Suddenly one of the Indians shot an arrow in our direction and bestial howls
erupted from the brush. I watched it sailing through the air. We were quite a
distance out and the arrow plummeted and splashed only a few feet from our
boat. The pirate in our boat then shot once up into the air and the Indians
scattered back into the jungle. They wore what looked like thongs with a small
cloth covering their private area and all had black hair in the style of a
1980’s bowl cut. The women left their breasts exposed and had round faces and,
from what I could tell, carried a small hint of beauty but were rough in their
features, more chiseled then the typical woman. Both the men and women had dark
to olive colored smooth skin that glistened in the sun as they ran, their
muscles noticeable and firm. The men were leaner than the women but with
broader shoulders
The
primal hostility shown by the savages was intriguing, especially in this day
and age of television, global economics and urban outfitters. Had the year been
1909 I doubt I would have even blinked when half- crazed naked Indians leapt
out of the bush flinging spears and launching poisoned tipped arrows. We were
now out of range of the arrows though two of the male Indians tailed us for a
good quarter mile before they disappeared back into the jungle.
“Who
were they?” I asked the man sitting behind me working the motor and rudder.
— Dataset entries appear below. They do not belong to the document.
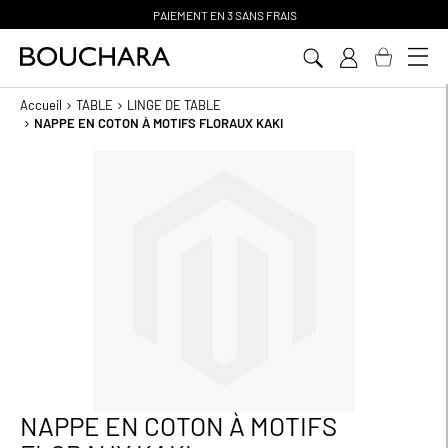
PAIEMENT EN 3 SANS FRAIS
Aller
au
contenu
Accueil
TABLE
LINGE DE TABLE
NAPPE EN COTON À MOTIFS FLORAUX KAKI
Passer
à
la
fin
de
la
galerie
d’images
NAPPE EN COTON À MOTIFS
Passer
au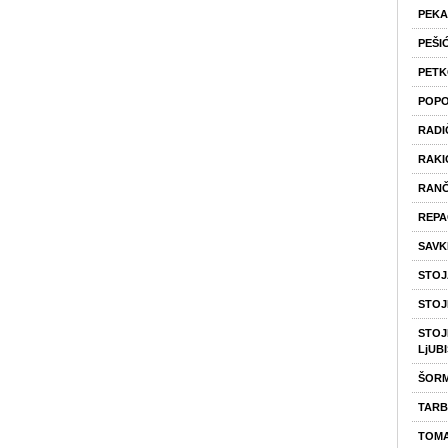
PEKA
PEŠI
PETK
POPO
RADI
RAKI
RANČ
REPA
SAVK
STOJ
STOJ
STOJM
LjUB
ŠOR
TARB
TOMA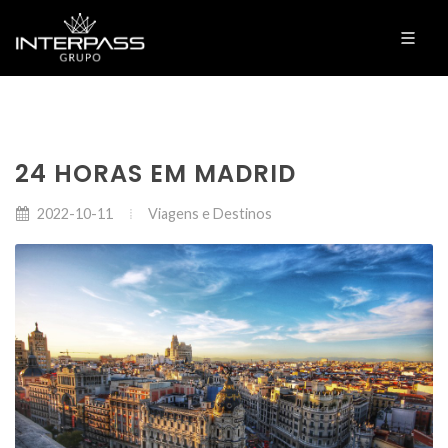
24 HORAS EM MADRID
Viagens e Destinos
2022-10-11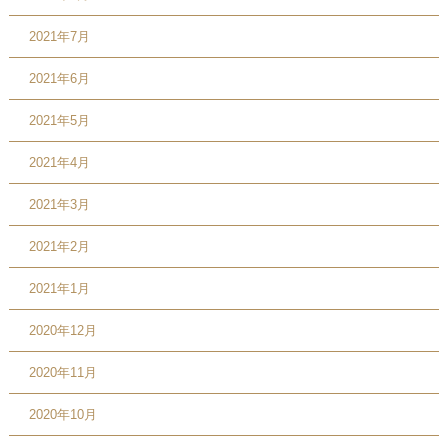
2021年7月
2021年6月
2021年5月
2021年4月
2021年3月
2021年2月
2021年1月
2020年12月
2020年11月
2020年10月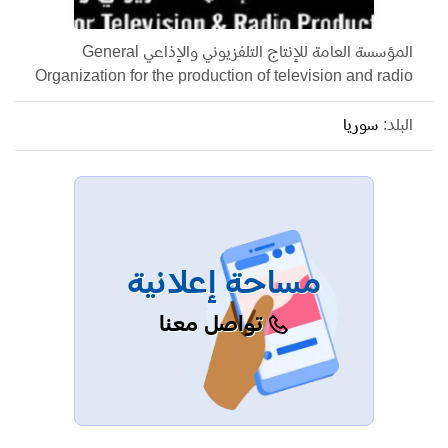
المؤسسة العامة للإنتاج التلفزيوني والإذاعي General
Organization for the production of television and radio
البلد:
سوريا
مساحة إعلانية
تواصل معنا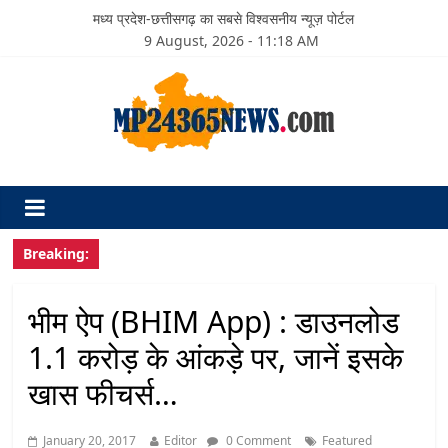
मध्य प्रदेश-छत्तीसगढ़ का सबसे विश्वसनीय न्यूज़ पोर्टल
9 August, 2026 - 11:18 AM
Breaking:
भीम ऐप (BHIM App) : डाउनलोड
1.1 करोड़ के आंकड़े पर, जानें इसके
खास फीचर्स…
January 20, 2017
Editor
0 Comment
Featured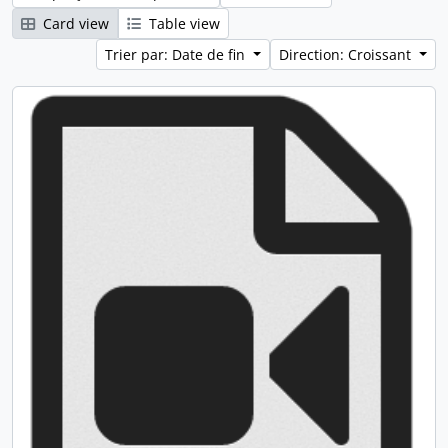
Card view
Table view
Trier par: Date de fin
Direction: Croissant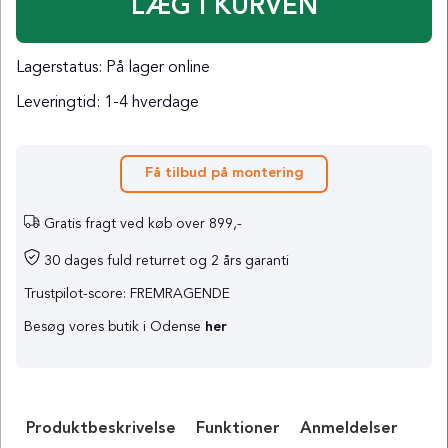
Lagerstatus:
På lager online
Leveringtid:
1-4 hverdage
Få tilbud på montering
Gratis fragt ved køb over 899,-
30 dages fuld returret og 2 års garanti
Trustpilot-score: FREMRAGENDE
Besøg vores butik i Odense
her
Produktbeskrivelse
Funktioner
Anmeldelser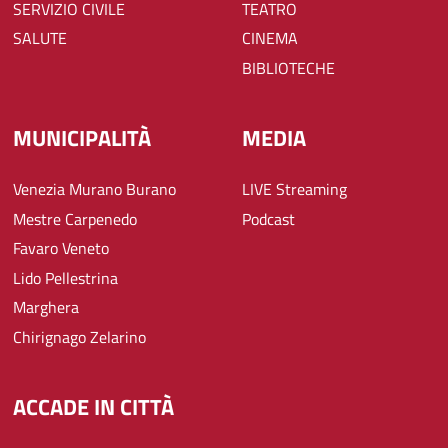
SERVIZIO CIVILE
TEATRO
SALUTE
CINEMA
BIBLIOTECHE
MUNICIPALITÀ
MEDIA
Venezia Murano Burano
LIVE Streaming
Mestre Carpenedo
Podcast
Favaro Veneto
Lido Pellestrina
Marghera
Chirignago Zelarino
ACCADE IN CITTÀ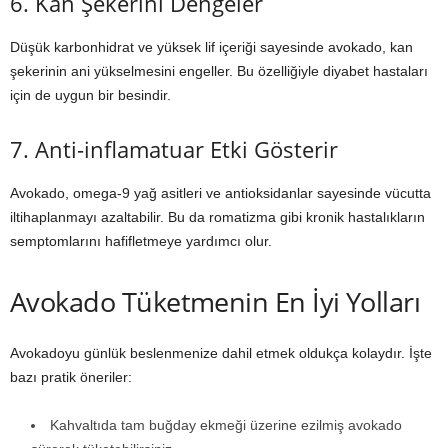
6. Kan Şekerini Dengeler
Düşük karbonhidrat ve yüksek lif içeriği sayesinde avokado, kan
şekerinin ani yükselmesini engeller. Bu özelliğiyle diyabet hastaları
için de uygun bir besindir.
7. Anti-inflamatuar Etki Gösterir
Avokado, omega-9 yağ asitleri ve antioksidanlar sayesinde vücutta
iltihaplanmayı azaltabilir. Bu da romatizma gibi kronik hastalıkların
semptomlarını hafifletmeye yardımcı olur.
Avokado Tüketmenin En İyi Yolları
Avokadoyu günlük beslenmenize dahil etmek oldukça kolaydır. İşte
bazı pratik öneriler:
Kahvaltıda tam buğday ekmeği üzerine ezilmiş avokado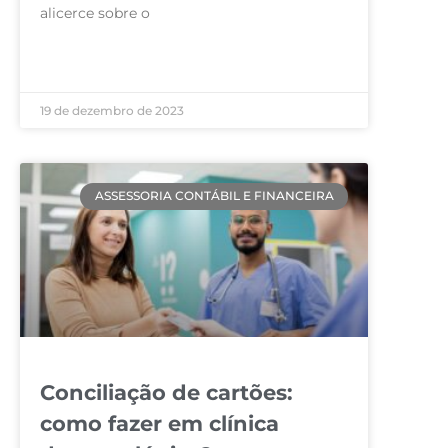
alicerce sobre o
LEIA MAIS »
19 de dezembro de 2023
ASSESSORIA CONTÁBIL E FINANCEIRA
Conciliação de cartões:
como fazer em clínica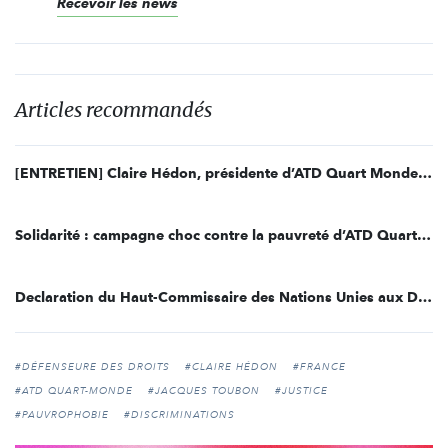
Recevoir les news
Articles recommandés
[ENTRETIEN] Claire Hédon, présidente d’ATD Quart Monde France
Solidarité : campagne choc contre la pauvreté d’ATD Quart Monde
Declaration du Haut-Commissaire des Nations Unies aux Droits de l'Homme
#DÉFENSEURE DES DROITS
#CLAIRE HÉDON
#FRANCE
#ATD QUART-MONDE
#JACQUES TOUBON
#JUSTICE
#PAUVROPHOBIE
#DISCRIMINATIONS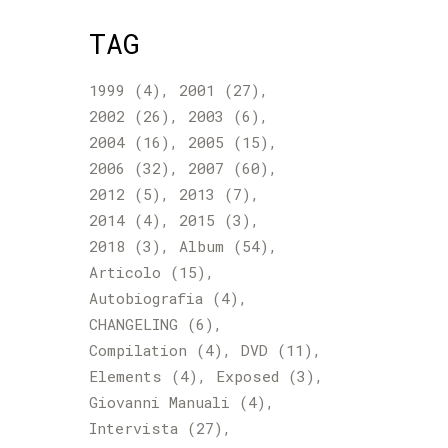
TAG
1999
(4)
2001
(27)
2002
(26)
2003
(6)
2004
(16)
2005
(15)
2006
(32)
2007
(60)
2012
(5)
2013
(7)
2014
(4)
2015
(3)
2018
(3)
Album
(54)
Articolo
(15)
Autobiografia
(4)
CHANGELING
(6)
Compilation
(4)
DVD
(11)
Elements
(4)
Exposed
(3)
Giovanni Manuali
(4)
Intervista
(27)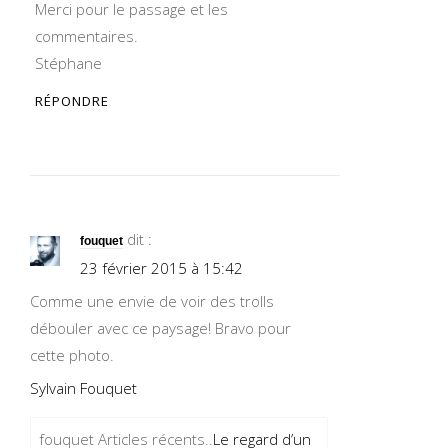
Merci pour le passage et les
commentaires.
Stéphane
RÉPONDRE
dit :
fouquet
23 février 2015 à 15:42
Comme une envie de voir des trolls
débouler avec ce paysage! Bravo pour
cette photo.
Sylvain Fouquet
fouquet Articles récents..
Le regard d’un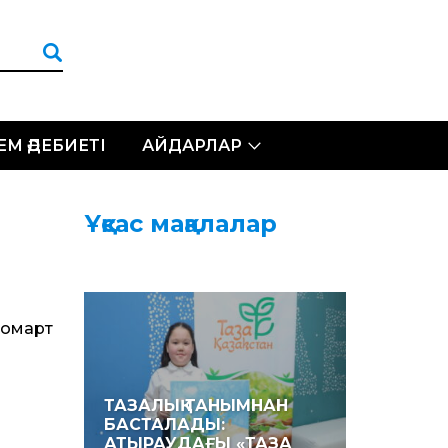
ЛЕМ ӘДЕБИЕТІ
АЙДАРЛАР
Ұқсас мақалалар
Жомарт
ТАЗАЛЫҚ ТАНЫМНАН
БАСТАЛАДЫ:
АТЫРАУДАҒЫ «ТАЗА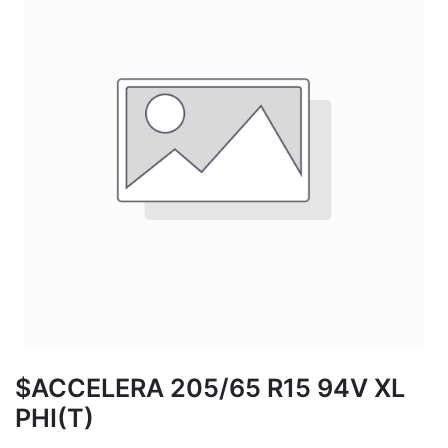
$ACCELERA 205/65 R15 94V XL
PHI(T)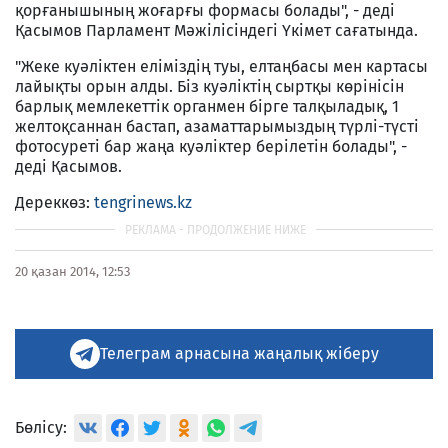
қорғанышының жоғарғы формасы болады", - деді
Қасымов Парламент Мәжілісіндегі Үкімет сағатында.
"Жеке куәліктен еліміздің туы, елтаңбасы мен картасы
лайықты орын алды. Біз куәліктің сыртқы көрінісін
барлық мемлекеттік органмен бірге талқыладық, 1
желтоқсаннан бастап, азаматтарымыздың түрлі-түсті
фотосуреті бар жаңа куәліктер берілетін болады", -
деді Қасымов.
Дереккөз:
tengrinews.kz
20 қазан 2014, 12:53
Телеграм арнасына жаңалық жіберу
Бөлісу: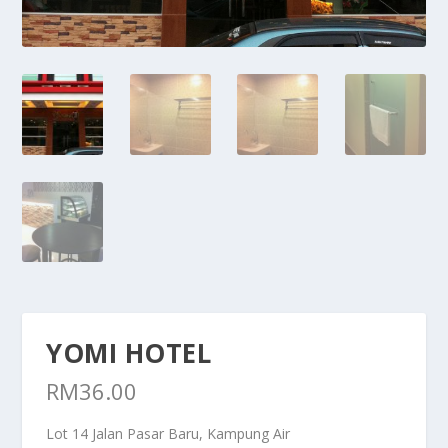
YOMI HOTEL
RM
36.00
Lot 14 Jalan Pasar Baru, Kampung Air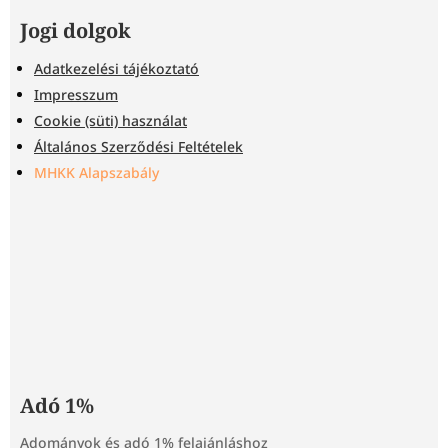
Jogi dolgok
Adatkezelési tájékoztató
Impresszum
Cookie (süti) használat
Általános Szerződési Feltételek
MHKK Alapszabály
Adó 1%
Adományok és adó 1% felajánláshoz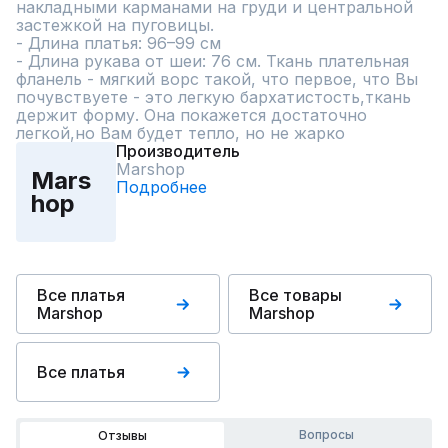
накладными карманами на груди и центральной 
застежкой на пуговицы.  

- Длина платья: 96–99 см  

- Длина рукава от шеи: 76 см. Ткань плательная 
фланель - мягкий ворс такой, что первое, что Вы 
почувствуете - это легкую бархатистость,ткань 
держит форму. Она покажется достаточно 
легкой,но Вам будет тепло, но не жарко
Производитель
Marshop
Mars
Подробнее
hop
Все платья
Все товары
Marshop
Marshop
Все платья
Вопросы
Отзывы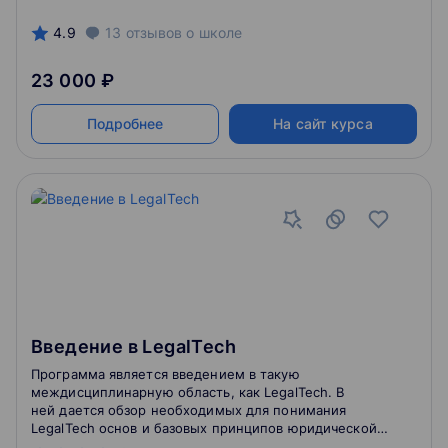
4.9
13
отзывов
о школе
23 000 ₽
Подробнее
На сайт курса
Введение в LegalTech
Программа является введением в такую
междисциплинарную область, как LegalTech. В
ней дается обзор необходимых для понимания
LegalTech основ и базовых принципов юридической
деятельности, а также анализ существующих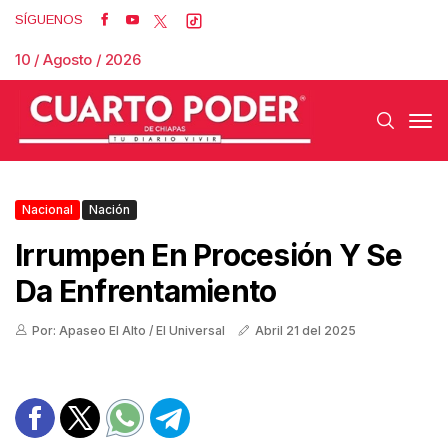
SÍGUENOS
10 / Agosto / 2026
Nacional
Nación
Irrumpen En Procesión Y Se
Da Enfrentamiento
Por: Apaseo El Alto / El Universal
Abril 21 del 2025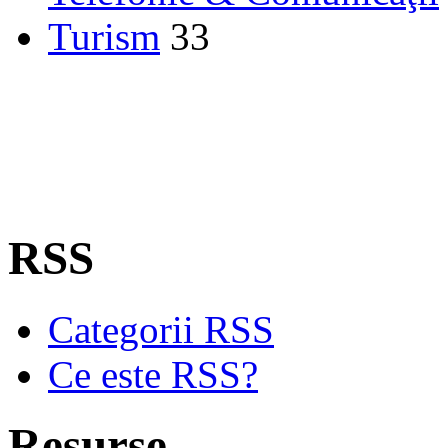
Turism
33
RSS
Categorii RSS
Ce este RSS?
Resurse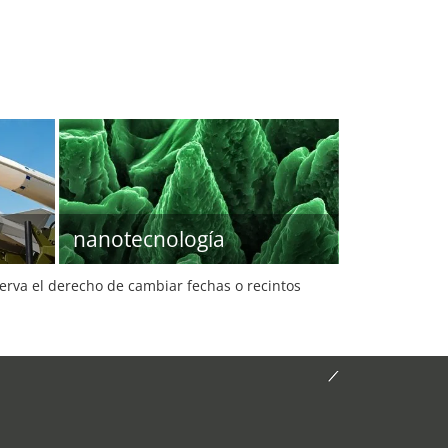
nanotecnología
serva el derecho de cambiar fechas o recintos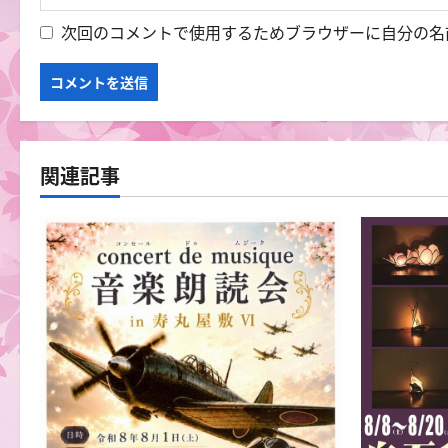
次回のコメントで使用するためブラウザーに自分の名
関連記事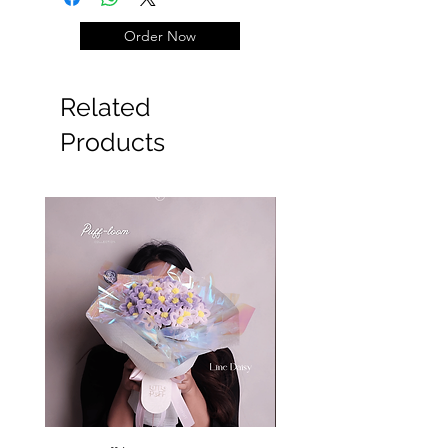
Order Now
Related
Products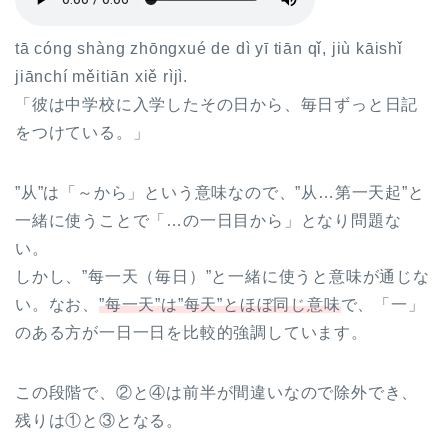
tā cóng shàng zhōngxué de dì yī tiān qǐ, jiù kāishǐ
jiānchí měitiān xiě rìjì.
「彼は中学校に入学したその日から、毎日ずっと日記
をつけている。」
”从”は「～から」という意味なので、”从…第一天起”と
一緒に使うことで「…の一日目から」となり問題な
い。
しかし、”每一天（毎日）”と一緒に使うと意味が通じな
い。なお、
”每一天”は”每天”とほぼ同じ意味
で、「一」
のある方が一日一日を比較的強調しています。
この段階で、②と④は前半が間違いなので除外でき、
残りは①と③となる。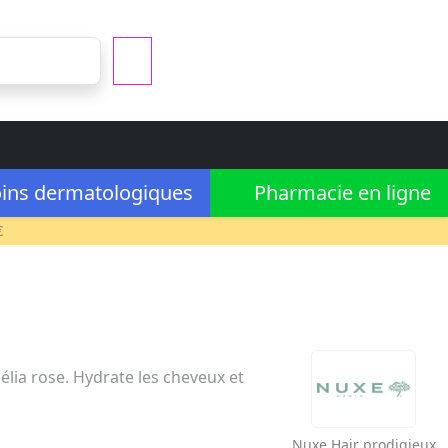
ins dermatologiques
Pharmacie en ligne
€
élia rose. Hydrate les cheveux et
Nuxe
Hair prodigieux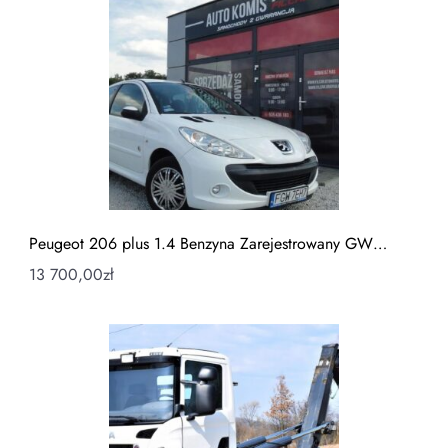
Peugeot 206 plus 1.4 Benzyna Zarejestrowany GW…
13 700,00
zł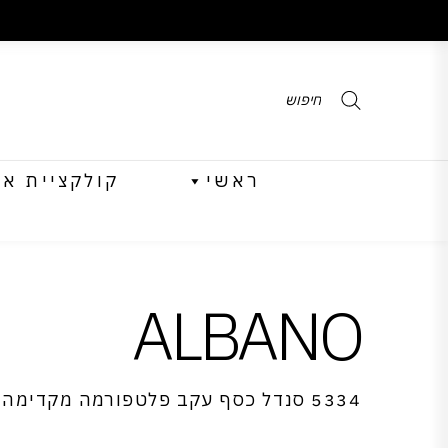
Products
search
ראשי
קולקציית אביב 
ALBANO
5334 סנדל כסף עקב פלטפורמה מקדימה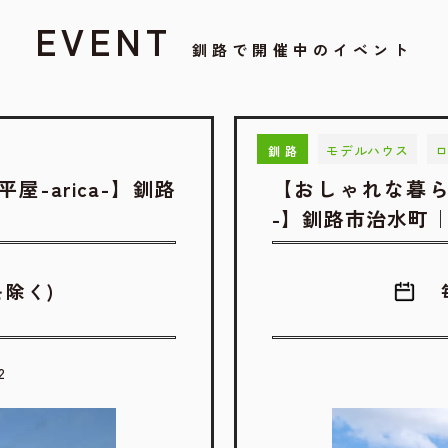
EVENT
釧路で開催中のイベント
モデルハウス
釧路
-arica-】釧路
【おしゃれな暮ら
-】釧路市治水町
除く)
2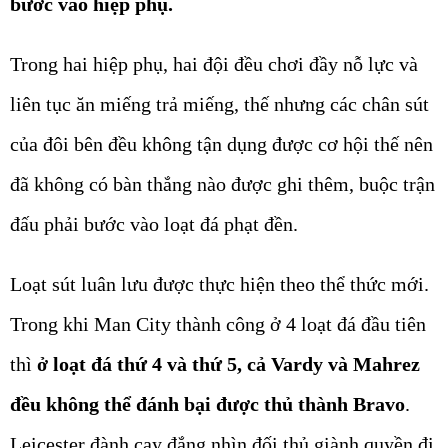
bước vào hiệp phụ.
Trong hai hiệp phụ, hai đội đều chơi đầy nỗ lực và
liên tục ăn miếng trả miếng, thế nhưng các chân sút
của đôi bên đều không tận dụng được cơ hội thế nên
đã không có bàn thắng nào được ghi thêm, buộc trận
đấu phải bước vào loạt đá phạt đền.
Loạt sút luân lưu được thực hiện theo thể thức mới.
Trong khi Man City thành công ở 4 loạt đá đầu tiên
thì
ở loạt đá thứ 4 và thứ 5, cả Vardy và Mahrez
đều không thể đánh bại được thủ thành Bravo
.
Leicester đành cay đắng nhìn đối thủ giành quyền đi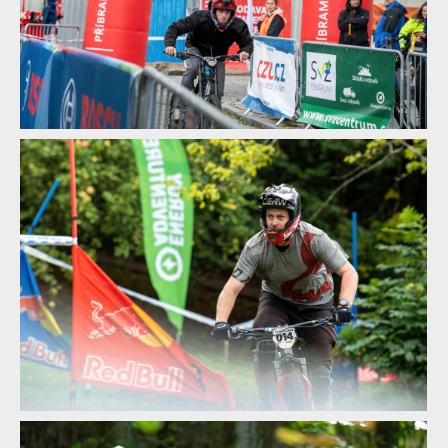
Report z Czech Downtown Series: Svatou horou nejrychleji
prolétl Leták
Report z Czech Downtown Series: Svatou horou nejrychleji
prolétl Leták
Report z Czech Downtown Series: Svatou horou nejrychleji
prolétl Leták
Report z Czech Downtown Series: Svatou horou nejrychleji
prolétl Leták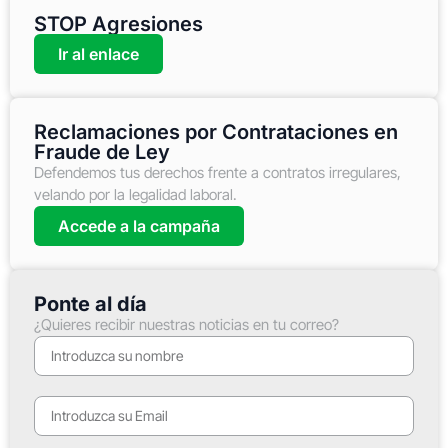
STOP Agresiones
Ir al enlace
Reclamaciones por Contrataciones en
Fraude de Ley
Defendemos tus derechos frente a contratos irregulares,
velando por la legalidad laboral.
Accede a la campaña
Ponte al día
¿Quieres recibir nuestras noticias en tu correo?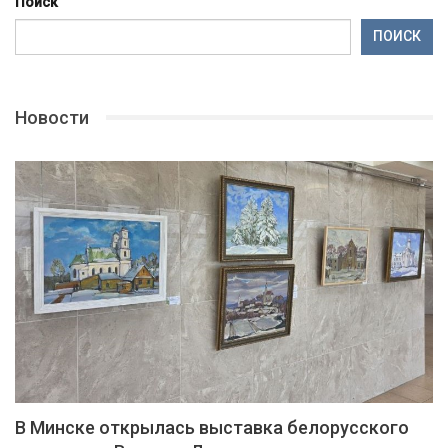
Поиск
ПОИСК
Новости
В Минске открылась выставка белорусского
With a large smile filled with gold teeth he responded,
“Canibales.”
Translated
into gringo, that means Cannibals. By the mischievous look in his inky black
eyes I didn’t know if he was serious or throwing me for a line. Didn’t matter
either way, the savages would have probably killed me regardless of whether or
not they intended on basting me up with spices and having a raucous mezcal
induced pogrom.
Now
I don’t use the term “savages” lightly. The fact that they have the courage to
confront us and an alacrity to fight for what is rightly theirs shows character
and I wonder why the Spanish Conquistadores didn’t recognize that despite the
fact that they, the Indians, regularly butchered each other in sacrificial
frenzies so the maize would grow healthy. The Indians didn’t know about weather
patterns and fertilizer back then. The nature of brutality for no good reason
is solely a characteristic of the human, the Indians and the Spanish alike. We
humans have always been the same across all territories and all ages, or so it
has always seemed to me.
The
humidity of this jungle didn’t disappoint and the vegetation was so thick in
places, a few thousand well-armed Indian sharpshooters could have taken up
strategic positions along both banks as well as in the trees and we never would
have seen them. But what concerned me more than possible cannibalistic savages
were the cannibalistic mosquitos the size of flying rodents dive-bombing me
every few seconds trying feverishly to jab me with their lances. Despite the
toxic bug spray I bathed in, the audacious few skewered me and delivered
healthy welts that itched like the Dickens. Luckily in today’s world, unlike
1909, I have a pouch crammed full of Malarone tablets.